This is about the design of a computing cluster from the viewpoint of applied machine learning using current technology. We just built a small one at TTI so this is some evidence of what is feasible and thoughts about the design choices.
- Architecture There are several architectural choices.
- AMD Athlon64 based system. This seems to have the cheapest bang/buck. Maximum RAM is typically 2-3GB.
- AMD Opteron based system. Opterons provide the additional capability to buy an SMP motherboard with two chips, and the motherboards often support 16GB of RAM. The RAM is also the more expensive error correcting type.
- Intel PIV or Xeon based system. The PIV and Xeon based systems are the intel analog of the above 2. Due to architectural design reasons, these chips tend to run a bit hotter and be a bit more expensive.
- Dual core chips. Both Intel and AMD have chips that actually have 2 processors embedded in them.
In the end, we decided to go with option (2). Roughly speaking, the AMD system seemed like a better value than Intel. The opteron systems were desirable over the Athlon64 systems because halving the number of nodes aides system setup and maintenance while preserving about the same (or slightly more) cost/cpu. Another concern driving us towards the Opteron system was the ability to expand the RAM at a later date. In the last year or so, CPU speeds have not increased signficantly, instead dual core chips have come out. This trend seems likely to continue which implies the time to obselescence of a machine is driven by the maximum RAM capacity.
- Network Gigabit ethernet is cheap, easy, and even built into the motherboard.
- Operating System The options are
- Windows
- Linux
We chose Linux (and in particular the Fedora Core 3 variant) because Linux means cheaper, less licensing hassles, and you get to work with a system that has been used in clusters for much longer. An additional issue is the version of Linux:
- 32bit linux: The advantage here is everything “just works”. The disadvantage is that using more than 4GB of RAM is awkward and you lose out on some minor architectural speedups of 64bit mode.
- 64bit linux
We ended up choosing 32bit linux simply for stability and ease-of-setup reasons. The ease-of-setup was particularly compelling with respect to the openMosix choice (below). The exact variant of linux we used was a matter of some initial exploration determined by Don Coleman (TTIs master of machines). It is very plausible that we will want to switch to 64bit linux at some point in the future.
- Programming paradigm There are several paradigms for how to use a parallel machine. These are not exclusive.
- Use a standard language with a specialized parallel programming library such as mpich. This choice can result in a significant slowdown in programming time, but is necessary to eak every bit of performance out of the system.
- Use a batch control system to match jobs with nodes. There are several custom systems around for doing this, and it’s not hard to make up your own script. There is some learning curve here although it is necessarily smaller. With this approach, you can achieve near maximal performance as long as the individual processes do not need to communicate.

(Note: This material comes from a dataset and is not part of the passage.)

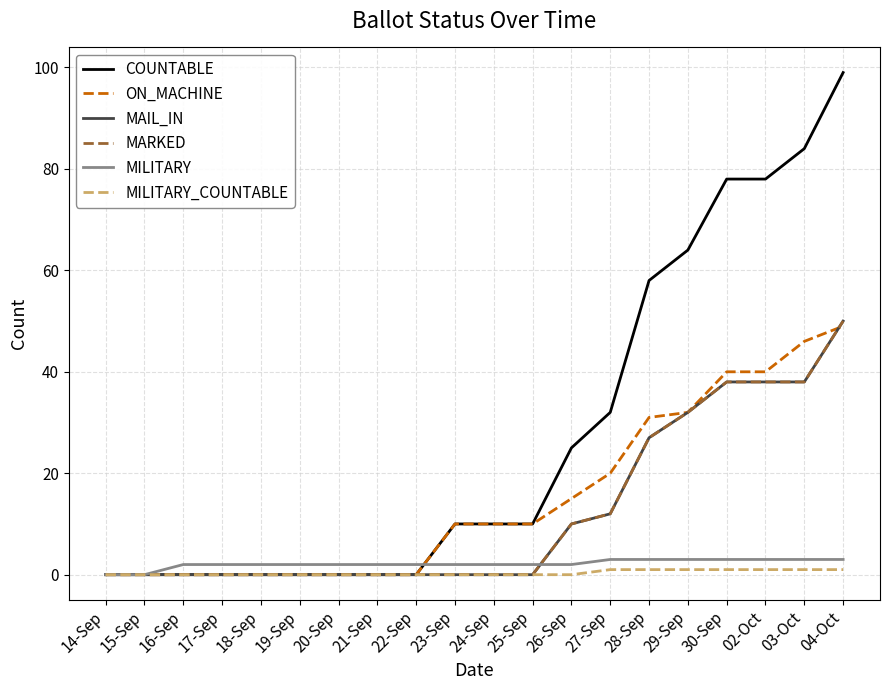

Count the MILITARY_COUNTABLE values in the range 0 to 1.

20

- Turn the cluster into a large virtual machine via openMosix and then simply launch several processes. This is the worst option performance-wise and the best option convenience-wise. To use it, you simply start processes and the system takes care of distributing them across the cluster. Processes must, however, be designed to minimize disk IO (as well as program IO) in order to achieve high efficiency computation.
At TTI, we focused on the openMosix approach because this fits well with standard machine learning programs. In addition, starting at the ease-of-use end and then graduating to more difficult paradigms as necessary seems reasonable.
There are a couple things which did not quite work out. Ideally, each of the nodes would be rackmounted (for ease of maintenance) and, except for the “master node”, use ethernet boot on startup. The rackmounting was relatively easy, but the combination of ethernet boot, openmosix, and linux was frustrating. Instead Don ordered some very small hard drives for each node and simply installed linux on them. Another minor surprise is that the opteron motherboard required a video card in order to boot.
In the end, the total cost was about $1000 per CPU and it took (perhaps) a man-week to setup. There are many caveats here—prices change rapidly, software improves, and how you want to use the cluster is important to consider. Nevertheless, this design point is hopefully of some help in calibrating your own designs. (Feel free to add in any of your own experience below.)